- Map of Grafton County in northwestern New Hampshire with NH 175 highlighted in red

Route information
- Maintained by NHDOT
- Length: 25.261 mi (40.654 km)

Major junctions
- South end: US 3 / NH 25 in Holderness
- North end: US 3 in Woodstock

Location
- Country: United States
- State: New Hampshire
- Counties: Grafton

Highway system
- New Hampshire Highway System; Interstate; US; State; Turnpikes;
| ← NH 171 |  | → I-193 |

= New Hampshire Route 175 =

State highway in Grafton County, New Hampshire, US

New Hampshire Route 175 (NH 175) is a state highway in the U.S. state of New Hampshire. The highway runs north 25.261 mi from an intersection in Holderness with U.S. Route 3 and New Hampshire Route 25 to an intersection with US 3 in Woodstock.

NH 175 is a minor highway that parallels US 3 and Interstate 93 through the valley of the Pemigewasset River. NH 175 has a secondary spur road, NH 175A, which connects it to downtown Plymouth.

==Route description==
NH 175 begins at an intersection with US 3 and NH 25 (Daniel Webster Highway) at Little Squam Lake in the town of Holderness. The state highway heads north and then west through a hilly area where it briefly passes through the town of Ashland before returning to Holderness. NH 175 enters the valley of the Pemigewasset River and passes by the historic Trinity Church and near the Holderness School and the Chapel of the Holy Cross. North of the school and churches, the highway meets the eastern end of its spur into Plymouth and Plymouth State University, NH 175A. NH 175 continues north parallel to the river and I-93 and US 3, which follow the opposite, right bank of the river, into the town of Campton. The highway crosses the Beebe River and parallels the Mad River to its bridge over the river immediately to the south of the highway's junction with NH 49. NH 175 passes through the town of Thornton and its name becomes Eastside Road on entering the town of Woodstock. The highway passes under I-93, has two crossings of the Pemigewasset River, and intersects Tripoli Road, which has a diamond interchange with I-93 immediately to the east. NH 175 has an oblique grade crossing of the Hobo Railroad before crossing the river a third time on a truss bridge and reaching its northern terminus at US 3 (Daniel Webster Highway) just south of the community of North Woodstock.

==Major intersections==

| Location | mi | km | Destinations | Notes |
| Holderness | 0.000 | 0.000 | US 3 / NH 25 (Daniel Webster Highway) – Ashland, Meredith | Southern terminus |
| 4.713 | 7.585 | NH 175A to I-93 – Plymouth | Exit 25 on I-93 |
| Campton | 12.765 | 20.543 | NH 49 – Waterville Valley |  |
| Woodstock | 22.689 | 36.514 | Tripoli Road to I-93 | Exit 31 on I-93 |
| 25.261 | 40.654 | US 3 (Daniel Webster Highway) – Littleton, Plymouth | Northern terminus |
1.000 mi = 1.609 km; 1.000 km = 0.621 mi

==Suffixed route==

New Hampshire Route 175A (NH 175A) is a 0.806 mi spur route of NH 175 in the towns of Plymouth and Holderness.
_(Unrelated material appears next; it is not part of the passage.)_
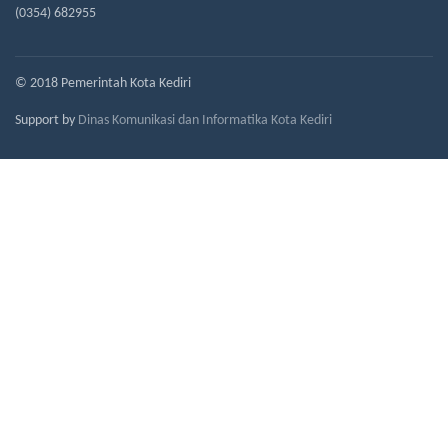
(0354) 682955
© 2018 Pemerintah Kota Kediri
Support by
Dinas Komunikasi dan Informatika Kota Kediri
The highway begins as the east leg of a roundabout in downtown Plymouth, which is dominated by the campus of Plymouth State University. The north and south legs of the roundabout consist of Main Street, which carries US 3 and NH 25; the west leg is town-maintained High Street. NH 175A has a grade crossing of a railroad and crosses over the Pemigewasset River into Holderness. The highway passes through the athletic complex of the university before reaching its four-ramp partial cloverleaf interchange with I-93. East of I-93, NH 175A has its eastern terminus at NH 175.